# WORK TO BE COMPLETED
Could you print all the entries exactly?

# RECORDS
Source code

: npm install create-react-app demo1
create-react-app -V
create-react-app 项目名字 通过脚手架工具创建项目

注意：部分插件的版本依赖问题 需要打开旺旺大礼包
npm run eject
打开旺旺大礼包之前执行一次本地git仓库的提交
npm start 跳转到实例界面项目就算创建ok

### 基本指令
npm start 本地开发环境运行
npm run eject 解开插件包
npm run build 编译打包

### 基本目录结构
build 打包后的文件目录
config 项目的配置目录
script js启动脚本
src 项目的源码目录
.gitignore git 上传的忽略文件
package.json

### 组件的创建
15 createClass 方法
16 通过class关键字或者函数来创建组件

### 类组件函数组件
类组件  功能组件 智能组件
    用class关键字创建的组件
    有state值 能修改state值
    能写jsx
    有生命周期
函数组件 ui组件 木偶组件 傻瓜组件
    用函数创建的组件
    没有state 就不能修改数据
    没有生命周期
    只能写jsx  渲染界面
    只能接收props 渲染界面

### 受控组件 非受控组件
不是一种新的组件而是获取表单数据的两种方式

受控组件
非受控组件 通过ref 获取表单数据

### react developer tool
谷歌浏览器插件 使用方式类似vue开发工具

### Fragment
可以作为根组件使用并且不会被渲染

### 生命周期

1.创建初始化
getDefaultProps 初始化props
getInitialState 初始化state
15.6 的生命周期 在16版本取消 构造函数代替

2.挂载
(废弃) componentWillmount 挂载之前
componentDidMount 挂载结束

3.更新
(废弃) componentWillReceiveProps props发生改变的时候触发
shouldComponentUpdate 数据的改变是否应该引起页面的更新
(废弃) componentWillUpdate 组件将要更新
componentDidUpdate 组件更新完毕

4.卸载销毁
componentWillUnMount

# YOUR SOLUTION
Source code

: npm install create-react-app demo1
create-react-app -V
create-react-app 项目名字 通过脚手架工具创建项目

注意：部分插件的版本依赖问题 需要打开旺旺大礼包
npm run eject
打开旺旺大礼包之前执行一次本地git仓库的提交
npm start 跳转到实例界面项目就算创建ok

### 基本指令
npm start 本地开发环境运行
npm run eject 解开插件包
npm run build 编译打包

### 基本目录结构
build 打包后的文件目录
config 项目的配置目录
script js启动脚本
src 项目的源码目录
.gitignore git 上传的忽略文件
package.json

### 组件的创建
15 createClass 方法
16 通过class关键字或者函数来创建组件

### 类组件函数组件
类组件  功能组件 智能组件
    用class关键字创建的组件
    有state值 能修改state值
    能写jsx
    有生命周期
函数组件 ui组件 木偶组件 傻瓜组件
    用函数创建的组件
    没有state 就不能修改数据
    没有生命周期
    只能写jsx  渲染界面
    只能接收props 渲染界面

### 受控组件 非受控组件
不是一种新的组件而是获取表单数据的两种方式

受控组件
非受控组件 通过ref 获取表单数据

### react developer tool
谷歌浏览器插件 使用方式类似vue开发工具

### Fragment
可以作为根组件使用并且不会被渲染

### 生命周期

1.创建初始化
getDefaultProps 初始化props
getInitialState 初始化state
15.6 的生命周期 在16版本取消 构造函数代替

2.挂载
(废弃) componentWillmount 挂载之前
componentDidMount 挂载结束

3.更新
(废弃) componentWillReceiveProps props发生改变的时候触发
shouldComponentUpdate 数据的改变是否应该引起页面的更新
(废弃) componentWillUpdate 组件将要更新
componentDidUpdate 组件更新完毕

4.卸载销毁
componentWillUnMount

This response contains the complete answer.